Howe was Margaret Thatcher's longest serving Cabinet minister – and the man credited with precipitating her downfall.

The former Conservative chancellor Lord Howe, a key figure in the Thatcher government, has died of a suspected heart attack, his family has said. He was 88.

Geoffrey Howe was the longest-serving member of Margaret Thatcher's Cabinet, playing a key role in both her government and her downfall. Born in Port Talbot in 1926, he began his career as a lawyer, and was first elected to parliament in 1964, but lost his seat just 18 months later.

Returning as MP for Reigate in the Conservative election victory of 1970, he served in the government of Edward Heath, first as Solicitor General for England & Wales, then as a Minister of State for Trade. When Margaret Thatcher became opposition leader in 1975, she named Howe as her shadow chancellor.

He retained this brief when the party returned to government in 1979. In the controversial budget of 1981, he outlined a radical monetarist programme, abandoning then-mainstream economic thinking by attempting to rapidly tackle the deficit at a time of recession and unemployment. Following the 1983 election, he was appointed as foreign secretary, in which post he negotiated the return of Hong Kong to China.

In 1989, Thatcher demoted Howe to the position of leader of the house and deputy prime minister. And on 1 November 1990, following disagreements over Britain's relationship with Europe, he resigned from the Cabinet altogether. 

Twelve days later, in a powerful speech explaining his resignation, he attacked the prime minister's attitude to Brussels, and called on his former colleagues to "consider their own response to the tragic conflict of loyalties with which I have myself wrestled for perhaps too long".

Labour Chancellor Denis Healey once described an attack from Howe as "like being savaged by a dead sheep" - but his resignation speech is widely credited for triggering the process that led to Thatcher's downfall. Nine days later, her premiership was over.

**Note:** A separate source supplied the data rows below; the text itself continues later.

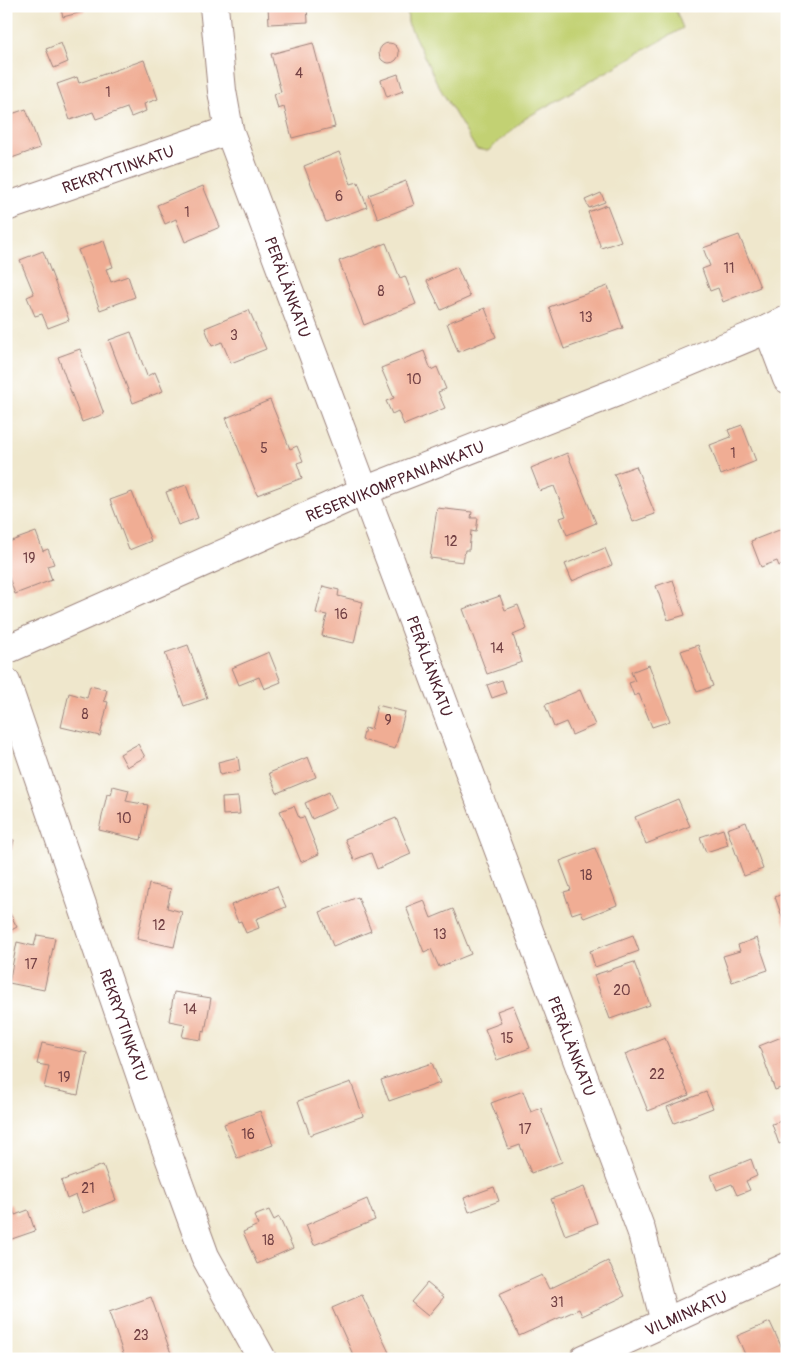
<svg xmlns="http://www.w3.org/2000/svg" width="793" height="1365" font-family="Pangolin,sans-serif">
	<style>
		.green { fill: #c2d173; stroke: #86784f }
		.building { fill: #f0ad94 }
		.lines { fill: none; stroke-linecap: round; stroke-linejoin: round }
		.minor-casing { stroke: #9c837c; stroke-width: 30 }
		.minor { stroke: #fff; stroke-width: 28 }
		.labels { text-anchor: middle; stroke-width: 4; stroke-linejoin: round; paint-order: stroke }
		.number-label { font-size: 14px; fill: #744245 }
		.street-label { font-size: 16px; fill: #4a1f2b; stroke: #fff }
	</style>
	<rect width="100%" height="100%" fill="#fff"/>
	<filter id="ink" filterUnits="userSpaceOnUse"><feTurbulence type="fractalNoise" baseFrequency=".02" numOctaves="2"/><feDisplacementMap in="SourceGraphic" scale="10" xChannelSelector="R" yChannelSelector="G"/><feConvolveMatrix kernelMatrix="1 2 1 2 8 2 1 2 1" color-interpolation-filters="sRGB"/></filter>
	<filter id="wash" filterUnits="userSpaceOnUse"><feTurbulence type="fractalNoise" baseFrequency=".0096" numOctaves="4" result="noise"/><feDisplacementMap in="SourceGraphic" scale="20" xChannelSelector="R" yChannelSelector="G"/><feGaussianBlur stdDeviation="1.12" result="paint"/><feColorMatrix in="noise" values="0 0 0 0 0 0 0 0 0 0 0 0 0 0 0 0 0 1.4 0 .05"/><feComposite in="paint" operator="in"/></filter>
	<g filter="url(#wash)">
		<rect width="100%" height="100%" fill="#efe7cc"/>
		<!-- green -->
		<path class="green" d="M407,6H674L683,28L526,118L488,151L476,149L438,85L408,23Z"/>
		<g id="blocks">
			<!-- building -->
			<g class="building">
				<path d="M60,6H84L86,11L63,17Z"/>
				<path d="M268,6H307L308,22L269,24Z"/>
				<path d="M61,43L68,62L54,68L46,49Z"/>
				<path d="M313,43L335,127L292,138L284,107L278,109L274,94L281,92L271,54Z"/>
				<circle cx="389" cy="53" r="10"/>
				<path d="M144,60L158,99L144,104L146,111L131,117L127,108L96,119L93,112L70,120L57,84L77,77L79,83Z"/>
				<path d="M398,74L403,91L387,97L381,80Z"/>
				<path d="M26,109L40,148L6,160V116Z"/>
				<path d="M339,152L351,184L358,182L367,207L326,222L304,166Z"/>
				<path d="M406,181L414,205L378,219L369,195Z"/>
				<path d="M203,186L220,227L185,242L176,219L165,224L157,205Z"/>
				<path d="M601,193L605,202L589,208L585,200Z"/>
				<path d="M607,205L621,241L601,248L588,212Z"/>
				<path d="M739,235L760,287L723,302L718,288L710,291L702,269L710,266L703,248Z"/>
				<path d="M104,241L113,267L106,269L111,282L128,276L135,297L100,310L78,250Z"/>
				<path d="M386,243L400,278L405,276L416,304L364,325L339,261Z"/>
				<path d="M43,251L69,320L48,328L42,314L35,316L27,297L34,294L20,260Z"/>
				<path d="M457,267L470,297L441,310L427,281Z"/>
				<path d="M608,286L623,328L564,349L549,307Z"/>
				<path d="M485,308L496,337L458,352L447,323Z"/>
				<path d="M249,310L266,349L231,363L222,342L212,346L205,328Z"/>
				<path d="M131,332L147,376L155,372L163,391L133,403L109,340Z"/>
				<path d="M80,349L104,414L82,422L58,357Z"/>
				<path d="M424,351L431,370L437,367L446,389L438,392L445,408L404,425L398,411L392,414L386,401L394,398L381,368Z"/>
				<path d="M270,400L290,449L297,446L303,461L297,463L302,478L257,495L226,418Z"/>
				<path d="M742,425L756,461L721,475L710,445L731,437L728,430Z"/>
				<path d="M567,453L596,523L567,535L560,518L566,516L554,486L540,491L531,468Z"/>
				<path d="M636,466L655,514L633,522L614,474Z"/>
				<path d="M186,485L198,518L178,525L166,492Z"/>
				<path d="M132,492L151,541L129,550L110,500Z"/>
				<path d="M437,508L472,512L471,518H478L476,532L471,531L469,550H465L463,562L430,558Z"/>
				<path d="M787,527V563L779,566L777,561L761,567L751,541Z"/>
				<path d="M36,532L43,551L48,549L54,564L47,566L52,580L15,594L6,570V543Z"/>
				<path d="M605,548L612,565L572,581L565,564Z"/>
				<path d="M673,580L685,615L668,620L656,586Z"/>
				<path d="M323,586L339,590L338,596L363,602L354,643L322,636L327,615L316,613Z"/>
				<path d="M500,596L505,610L518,605L527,629L513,635L522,662L487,674L463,609Z"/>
				<path d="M188,645L207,698L184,706L165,653Z"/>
				<path d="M698,645L713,686L697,692L681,651Z"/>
				<path d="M269,652L281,682L264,689L259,677L239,685L232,668Z"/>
				<path d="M649,665L670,721L652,727L639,694L634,696L629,683L635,681L631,672Z"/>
				<path d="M502,680L506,693L492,698L487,685Z"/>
				<path d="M90,686L107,690L104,701L108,702L100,736L61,727L69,693L87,698Z"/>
				<path d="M580,690L595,725L572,735L566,722L554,727L545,705Z"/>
				<path d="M377,705L405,712L395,749L362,740L365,728L371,730Z"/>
				<path d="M138,744L145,757L127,767L120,754Z"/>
				<path d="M238,757L240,771L220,775L218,762Z"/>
				<path d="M308,757L316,777L277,793L269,773Z"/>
				<path d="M113,786L129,790L126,801L148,805L141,840L99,830L107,794L111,795Z"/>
				<path d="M329,792L336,808L312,819L305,803Z"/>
				<path d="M238,797L240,814L223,815L222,798Z"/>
				<path d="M678,799L690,826L646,844L635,817Z"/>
				<path d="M294,806L299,818L304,817L319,854L301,862L280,811Z"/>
				<path d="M396,818L411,854L377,869L371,853L354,860L345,839Z"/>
				<path d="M746,822L763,869L744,876L727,829Z"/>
				<path d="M723,829L728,845L706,852L700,837Z"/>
				<path d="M6,838L14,840L7,867H6Z"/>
				<path d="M595,848L617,905L584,918L581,911L572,914L564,892L571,890L560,861Z"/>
				<path d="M149,884L171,889L167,908L182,912L174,947L137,939Z"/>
				<path d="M277,886L286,907L256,919L259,928L246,933L241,921L238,922L231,905Z"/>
				<path d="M787,892V924L785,925L775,897Z"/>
				<path d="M358,897L371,931L333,946L320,912Z"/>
				<path d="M424,900L431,918L453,909L471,954L439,967L431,949L424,952L406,907Z"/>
				<path d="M9,912L17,927L6,933V914Z"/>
				<path d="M37,935L55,938L44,990L9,983L17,942L34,946Z"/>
				<path d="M633,935L639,951L595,967L590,951Z"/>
				<path d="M757,938L768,970L732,982L723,956L740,951L738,945Z"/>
				<path d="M634,962L650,1005L610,1019L594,975Z"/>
				<path d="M174,992L211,998L205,1032L202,1031L201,1040L182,1037L185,1024L169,1021Z"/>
				<path d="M513,1005L530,1048L497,1060L485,1029L501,1023L497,1011Z"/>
				<path d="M784,1036L787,1044V1086L775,1090L759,1046Z"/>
				<path d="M665,1038L689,1095L648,1111L625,1054Z"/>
				<path d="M42,1043L87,1053L78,1095L44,1088L49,1066L37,1064Z"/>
				<path d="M432,1063L440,1083L389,1101L381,1080Z"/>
				<path d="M351,1082L363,1116L310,1135L298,1101Z"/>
				<path d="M523,1091L531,1112L541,1108L562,1162L531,1173L520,1145L509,1149L491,1103Z"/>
				<path d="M706,1092L713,1108L674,1123L667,1107Z"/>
				<path d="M260,1111L273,1145L237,1158L224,1124Z"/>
				<path d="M787,1119V1141L779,1144L772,1124Z"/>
				<path d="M751,1159L757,1176L746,1181L750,1190L737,1195L732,1184L717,1190L711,1175Z"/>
				<path d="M103,1165L116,1200L83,1213L76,1195L67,1199L61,1181Z"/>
				<path d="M494,1187L499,1201L469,1212L464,1198Z"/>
				<path d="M584,1187L597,1223L565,1235L551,1199Z"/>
				<path d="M367,1199L375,1220L314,1245L306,1225Z"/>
				<path d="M11,1204L15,1215L28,1210L35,1231L6,1241V1206Z"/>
				<path d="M269,1210L274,1220L279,1217L293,1248L257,1264L243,1232L258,1225L254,1216Z"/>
				<path d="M608,1261L625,1296L582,1316L579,1309L519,1336L499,1294L542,1275L549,1289Z"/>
				<path d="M427,1283L444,1297L428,1316L411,1302Z"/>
				<path d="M362,1295L392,1359H355L332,1308Z"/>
				<path d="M151,1297L173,1359H125L109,1312Z"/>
				<path d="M770,1322L787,1359H747L737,1336Z"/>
			</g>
		</g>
	</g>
	<g filter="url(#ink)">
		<use href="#blocks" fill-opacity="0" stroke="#9c837c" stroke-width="1"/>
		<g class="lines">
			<!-- minor casing -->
			<g class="minor-casing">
				<g id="minor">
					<path d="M214,6L222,91L229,130L641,1230L665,1322"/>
					<path d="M6,207L229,130"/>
					<path d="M768,329L787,379"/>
					<path d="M6,650L364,491L617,392L768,329L787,319"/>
					<path d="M6,682L157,1124L205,1256L262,1359"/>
					<path d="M584,1359L787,1267"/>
				</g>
			</g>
			<!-- minor -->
			<use href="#minor" class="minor"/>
		</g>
	</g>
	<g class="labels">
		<!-- number labels -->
		<g class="number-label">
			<text x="299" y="78">4</text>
			<text x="108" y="97">1</text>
			<text x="339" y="201">6</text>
			<text x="187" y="217">1</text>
			<text x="729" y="273">11</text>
			<text x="381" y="296">8</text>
			<text x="586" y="322">13</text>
			<text x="234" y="340">3</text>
			<text x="414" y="384">10</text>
			<text x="264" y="453">5</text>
			<text x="733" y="458">1</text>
			<text x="451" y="546">12</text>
			<text x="29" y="563">19</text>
			<text x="341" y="619">16</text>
			<text x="497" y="653">14</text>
			<text x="85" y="719">8</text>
			<text x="388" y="725">9</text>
			<text x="124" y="823">10</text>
			<text x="586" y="880">18</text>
			<text x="159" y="930">12</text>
			<text x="440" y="939">13</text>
			<text x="31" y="969">17</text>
			<text x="622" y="995">20</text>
			<text x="190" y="1014">14</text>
			<text x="507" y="1043">15</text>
			<text x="657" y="1079">22</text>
			<text x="64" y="1082">19</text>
			<text x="525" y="1134">17</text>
			<text x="248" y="1139">16</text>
			<text x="88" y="1193">21</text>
			<text x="268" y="1245">18</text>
			<text x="557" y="1307">31</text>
			<text x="141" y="1340">23</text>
		</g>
		<!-- street labels -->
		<g class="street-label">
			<text transform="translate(118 169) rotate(-19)" y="6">REKRYYTINKATU</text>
			<text transform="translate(288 287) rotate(70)" y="6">PERÄLÄNKATU</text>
			<text transform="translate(395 481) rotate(-22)" y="6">RESERVIKOMPPANIANKATU</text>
			<text transform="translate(430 666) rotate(70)" y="6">PERÄLÄNKATU</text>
			<text transform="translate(124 1025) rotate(71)" y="6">REKRYYTINKATU</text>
			<text transform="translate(572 1046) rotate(69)" y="6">PERÄLÄNKATU</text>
			<text transform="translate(686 1313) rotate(-24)" y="6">VILMINKATU</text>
		</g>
	</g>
	<!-- margin -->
	<rect width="793" height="1365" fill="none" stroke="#fff" stroke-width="25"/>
</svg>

Howe retired from the Commons in 1992, and was made a life peer as Baron Howe of Aberavon. He later said that his resignation speech "was not intended as a challenge, it was intended as a way of summarising the importance of Europe". 

Nonetheless, he added: "I am sure that, without [Thatcher's] resignation, we would not have won the 1992 election... If there had been a Labour government from 1992 onwards, New Labour would never have been born."